Plateau Algérie, XIXe-XXe siècle Cuivre, fil d’argent, fil de cuivre rouge © Mucem
Algérie-France
La voix des objets
Tables rondes, installation et musique
Le Mucem a inauguré en 2017 un dispositif original mêlant étroitement installation et tables rondes : « Algérie-France, la voix des objets ». Ce projet résultait du dépôt, dans les fonds du musée, de la riche collection du musée d’Histoire de la France et de l’Algérie (MHFA), dont la création fut initiée au début des années 2000 par la ville de Montpellier, avant d’être abandonnée en 2014.
Au printemps 2018, le Mucem interroge à nouveau les relations qu’entretiennent, depuis près de deux siècles, la France et l’Algérie : à travers une installation (visible dans le forum du J4) et une série de trois tables rondes (les 4, 9 et 16 avril), il s’agit cette année de revenir sur les conséquences – toujours actuelles – de l’histoire franco-algérienne sous l’angle des migrations et des exils qu’elle a provoqués. Il y sera question, plus particulièrement, des juifs d’Algérie, des Berbères kabyles, et des « supplétifs », mieux connus sous le terme de « harkis ».
S’appuyant sur le fonds d’objets désormais conservés au Mucem, anthropologues, écrivains et artistes sont invités à croiser leurs regards sur ce patrimoine, afin d’en explorer ensemble les richesses – comme les lacunes –, et de réunir autour des histoires qui le composent toutes les mémoires dont il est aujourd’hui l’héritage.

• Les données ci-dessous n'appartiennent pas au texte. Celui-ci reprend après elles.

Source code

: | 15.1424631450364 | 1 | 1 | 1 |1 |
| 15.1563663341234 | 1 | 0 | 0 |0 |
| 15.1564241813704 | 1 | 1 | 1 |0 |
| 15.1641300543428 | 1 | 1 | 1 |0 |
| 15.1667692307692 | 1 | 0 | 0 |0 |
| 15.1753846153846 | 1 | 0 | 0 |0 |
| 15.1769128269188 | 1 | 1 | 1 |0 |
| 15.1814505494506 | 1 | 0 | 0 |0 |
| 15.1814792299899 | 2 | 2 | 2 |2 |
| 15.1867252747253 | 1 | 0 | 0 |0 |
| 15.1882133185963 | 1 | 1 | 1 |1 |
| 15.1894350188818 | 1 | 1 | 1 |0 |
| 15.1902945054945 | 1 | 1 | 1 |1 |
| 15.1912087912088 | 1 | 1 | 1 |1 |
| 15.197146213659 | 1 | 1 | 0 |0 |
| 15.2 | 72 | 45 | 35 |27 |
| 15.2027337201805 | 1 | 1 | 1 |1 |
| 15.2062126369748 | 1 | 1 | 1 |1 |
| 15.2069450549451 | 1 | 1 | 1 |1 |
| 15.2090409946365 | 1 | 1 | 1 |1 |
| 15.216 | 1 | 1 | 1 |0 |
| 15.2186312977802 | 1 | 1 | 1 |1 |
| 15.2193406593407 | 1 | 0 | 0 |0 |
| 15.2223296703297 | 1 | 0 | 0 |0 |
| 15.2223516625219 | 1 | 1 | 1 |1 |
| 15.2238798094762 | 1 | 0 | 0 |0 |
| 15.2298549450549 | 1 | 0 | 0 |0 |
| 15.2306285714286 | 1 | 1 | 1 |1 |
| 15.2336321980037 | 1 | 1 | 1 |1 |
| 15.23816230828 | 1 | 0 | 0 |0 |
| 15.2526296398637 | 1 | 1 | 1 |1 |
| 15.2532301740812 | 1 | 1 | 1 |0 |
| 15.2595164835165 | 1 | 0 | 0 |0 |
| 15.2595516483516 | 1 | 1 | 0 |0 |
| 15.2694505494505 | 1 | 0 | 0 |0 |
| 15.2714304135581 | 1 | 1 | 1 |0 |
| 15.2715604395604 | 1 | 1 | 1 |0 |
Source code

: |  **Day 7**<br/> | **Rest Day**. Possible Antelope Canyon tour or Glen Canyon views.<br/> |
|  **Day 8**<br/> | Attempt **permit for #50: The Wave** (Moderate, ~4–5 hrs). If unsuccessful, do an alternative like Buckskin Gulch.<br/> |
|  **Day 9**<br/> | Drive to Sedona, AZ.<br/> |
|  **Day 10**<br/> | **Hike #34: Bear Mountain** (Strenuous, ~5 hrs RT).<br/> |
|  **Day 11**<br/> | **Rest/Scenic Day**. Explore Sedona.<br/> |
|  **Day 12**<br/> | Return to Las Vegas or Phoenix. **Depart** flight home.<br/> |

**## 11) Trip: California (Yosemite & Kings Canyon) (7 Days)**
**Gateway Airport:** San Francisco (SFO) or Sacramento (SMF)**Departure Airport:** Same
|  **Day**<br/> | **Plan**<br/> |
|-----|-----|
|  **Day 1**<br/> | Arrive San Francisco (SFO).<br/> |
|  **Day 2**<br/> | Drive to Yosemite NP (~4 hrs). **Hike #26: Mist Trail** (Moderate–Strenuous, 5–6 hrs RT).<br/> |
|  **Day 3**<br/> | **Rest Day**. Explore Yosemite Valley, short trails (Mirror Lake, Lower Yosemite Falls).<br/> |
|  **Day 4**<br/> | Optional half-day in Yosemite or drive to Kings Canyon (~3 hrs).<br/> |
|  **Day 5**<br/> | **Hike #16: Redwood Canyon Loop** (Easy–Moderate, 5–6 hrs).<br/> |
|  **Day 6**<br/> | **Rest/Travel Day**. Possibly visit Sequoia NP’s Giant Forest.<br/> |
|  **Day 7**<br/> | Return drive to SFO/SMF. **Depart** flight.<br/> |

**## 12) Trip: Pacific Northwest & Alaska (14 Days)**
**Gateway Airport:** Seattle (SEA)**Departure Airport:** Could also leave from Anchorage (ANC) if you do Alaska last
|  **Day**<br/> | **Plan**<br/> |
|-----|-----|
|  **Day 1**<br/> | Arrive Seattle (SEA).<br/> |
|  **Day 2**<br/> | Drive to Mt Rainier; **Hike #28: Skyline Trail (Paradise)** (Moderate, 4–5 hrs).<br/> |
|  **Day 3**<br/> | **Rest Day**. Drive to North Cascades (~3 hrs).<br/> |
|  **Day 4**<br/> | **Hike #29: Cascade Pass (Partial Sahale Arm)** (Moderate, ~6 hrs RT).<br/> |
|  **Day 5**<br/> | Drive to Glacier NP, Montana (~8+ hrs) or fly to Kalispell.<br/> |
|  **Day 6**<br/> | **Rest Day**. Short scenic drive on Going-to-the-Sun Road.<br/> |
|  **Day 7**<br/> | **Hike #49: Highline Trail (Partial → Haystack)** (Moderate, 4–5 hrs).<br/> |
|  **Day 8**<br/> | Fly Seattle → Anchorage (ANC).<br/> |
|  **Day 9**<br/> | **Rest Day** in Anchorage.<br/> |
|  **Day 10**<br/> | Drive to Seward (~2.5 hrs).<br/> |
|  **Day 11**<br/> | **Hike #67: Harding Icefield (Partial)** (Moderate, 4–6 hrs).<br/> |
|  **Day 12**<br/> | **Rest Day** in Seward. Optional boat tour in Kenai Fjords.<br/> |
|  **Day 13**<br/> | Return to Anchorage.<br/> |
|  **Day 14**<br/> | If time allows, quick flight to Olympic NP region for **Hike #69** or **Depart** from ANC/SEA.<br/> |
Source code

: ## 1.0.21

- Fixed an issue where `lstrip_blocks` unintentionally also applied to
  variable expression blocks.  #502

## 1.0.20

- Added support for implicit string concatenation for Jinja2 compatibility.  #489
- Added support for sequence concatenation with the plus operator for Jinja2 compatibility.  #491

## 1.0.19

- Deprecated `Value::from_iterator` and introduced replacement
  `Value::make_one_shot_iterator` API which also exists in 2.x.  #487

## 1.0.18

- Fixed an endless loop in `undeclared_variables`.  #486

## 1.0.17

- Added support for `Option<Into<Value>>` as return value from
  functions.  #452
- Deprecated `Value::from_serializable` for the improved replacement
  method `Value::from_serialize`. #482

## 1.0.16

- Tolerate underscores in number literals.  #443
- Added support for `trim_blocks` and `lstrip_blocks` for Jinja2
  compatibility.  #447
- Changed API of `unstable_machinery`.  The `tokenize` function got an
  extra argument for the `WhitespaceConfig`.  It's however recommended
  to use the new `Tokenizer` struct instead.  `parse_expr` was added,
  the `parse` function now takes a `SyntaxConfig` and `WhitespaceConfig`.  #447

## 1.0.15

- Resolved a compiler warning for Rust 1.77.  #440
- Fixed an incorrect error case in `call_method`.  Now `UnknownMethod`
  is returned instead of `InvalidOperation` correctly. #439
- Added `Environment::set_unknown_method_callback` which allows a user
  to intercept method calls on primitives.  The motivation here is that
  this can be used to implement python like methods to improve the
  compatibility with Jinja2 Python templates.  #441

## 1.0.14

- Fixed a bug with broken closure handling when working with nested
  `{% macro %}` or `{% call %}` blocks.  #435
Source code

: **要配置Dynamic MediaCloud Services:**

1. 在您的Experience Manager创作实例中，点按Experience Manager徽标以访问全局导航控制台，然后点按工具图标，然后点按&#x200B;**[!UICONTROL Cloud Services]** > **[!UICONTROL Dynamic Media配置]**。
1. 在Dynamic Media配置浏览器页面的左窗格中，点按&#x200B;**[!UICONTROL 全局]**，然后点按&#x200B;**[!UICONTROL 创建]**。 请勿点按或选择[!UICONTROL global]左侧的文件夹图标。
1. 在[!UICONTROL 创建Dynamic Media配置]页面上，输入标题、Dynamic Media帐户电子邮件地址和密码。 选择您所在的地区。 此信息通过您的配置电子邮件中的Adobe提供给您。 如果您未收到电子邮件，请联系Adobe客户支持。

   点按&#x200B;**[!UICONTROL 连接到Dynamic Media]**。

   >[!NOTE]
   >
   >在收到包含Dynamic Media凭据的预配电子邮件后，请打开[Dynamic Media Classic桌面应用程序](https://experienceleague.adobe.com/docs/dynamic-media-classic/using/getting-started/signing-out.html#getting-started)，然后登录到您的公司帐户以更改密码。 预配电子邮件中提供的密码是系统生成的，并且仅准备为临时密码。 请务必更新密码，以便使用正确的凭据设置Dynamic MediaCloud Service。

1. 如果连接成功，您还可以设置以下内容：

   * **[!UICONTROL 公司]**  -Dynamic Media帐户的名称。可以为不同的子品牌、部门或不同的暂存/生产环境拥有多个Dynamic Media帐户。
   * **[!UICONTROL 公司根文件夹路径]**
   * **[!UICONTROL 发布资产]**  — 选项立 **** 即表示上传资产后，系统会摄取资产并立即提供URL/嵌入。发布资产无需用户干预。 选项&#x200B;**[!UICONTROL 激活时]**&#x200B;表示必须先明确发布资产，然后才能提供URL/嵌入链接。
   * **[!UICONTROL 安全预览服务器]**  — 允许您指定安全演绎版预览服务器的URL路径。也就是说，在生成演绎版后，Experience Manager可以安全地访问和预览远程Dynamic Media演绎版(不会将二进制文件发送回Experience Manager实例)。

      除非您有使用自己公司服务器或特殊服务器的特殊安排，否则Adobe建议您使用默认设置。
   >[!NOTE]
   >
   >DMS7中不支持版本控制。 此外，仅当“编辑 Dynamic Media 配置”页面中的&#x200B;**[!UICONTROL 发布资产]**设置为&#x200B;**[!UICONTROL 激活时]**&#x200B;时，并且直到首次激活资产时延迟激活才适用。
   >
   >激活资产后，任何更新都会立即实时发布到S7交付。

Rendez-vous dès 18h30 au forum, un préambule musical étant proposé avant chaque table ronde, en partenariat avec la Cité de la Musique de Marseille.
Propos général
En 1830, alors qu’ils prennent la régence d’Alger par la force sur ordre du Roi de France, les militaires décrivent, tout comme l’avaient fait les savants voyageurs aux XVIIe et XVIIIe siècle, une région où se mêlent des Turcs, des Couloughlis, des Maures ou Arabes, des Juifs, des Mozabites, des Chrétiens… donnant ainsi à voir une société cosmopolite et hiérarchisée, dans laquelle cohabitent des habitants de statuts divers.
Lorsqu’en 1834, la France nomme les territoires conquis à partir d’Alger les « possessions françaises en Afrique du Nord », leurs habitants indigènes deviennent alors français, comme le veut le code impérial de 1803 qui attache la nationalité au sol. Mais, et c’est la première différence de traitement juridique avec le sol métropolitain, cette nationalité n’est pas assortie des droits civiques que possèdent les Français nés en France. Le projet de colonisation institue l’inégalité statutaire au cœur de la société algérienne et, via diverses mesures discriminatoires, en multiplie les effets de clivage entre les Européens et les habitants autochtones. Pendant la période coloniale, les Arabes ou les Berbères sont désignés sous le vocable d’ « indigènes », puis de « Français musulmans », rarement « Français » tout court, tandis que le terme d’ « Algériens », quand il est employé, désigne les Européens d’Algérie. Au fond, ni le nom de Français ni le nom d’Algérien n’ont pu pleinement embrasser uniformément la population de l’Algérie française.
En 1962, lors de l’accession à l’indépendance de l’Algérie, les habitants français musulmans deviennent les Algériens. Dans le même temps, le reste de la population s’exile en métropole, soit plusieurs centaines de milliers de personnes d’origine essentiellement européenne, dont la majorité des juifs d’Algérie naturalisés français, ainsi qu’une partie des « supplétifs », c’est-à-dire les Français musulmans ayant été recrutés par l’armée française pendant la guerre. En France, que la plupart découvrent, les premiers sont qualifiés de « Français d’Algérie », ou « pieds-noirs » - classés dans la catégorie des rapatriés -, tandis qu’on appelle les seconds « Français de souche nord-africaine », « harkis », « Français musulmans réfugiés »…
Cette multiplicité de noms reflète l’héritage colonial dans la gestion des populations « musulmanes » et l’ambiguïté politique dans l’accueil et le traitement qui leur a été assigné. Cette multiplicité de noms participe de la difficulté d’écrire un récit apaisé de l’histoire franco-algérienne, tant chacun d’entre eux est susceptible de raviver une blessure mal cicatrisée. Cette multiplicité de noms, enfin, continue à marquer les mémoires intimes et se retrouve, comme par un jeu de miroirs, dans les sociétés actuelles d’Algérie et de France.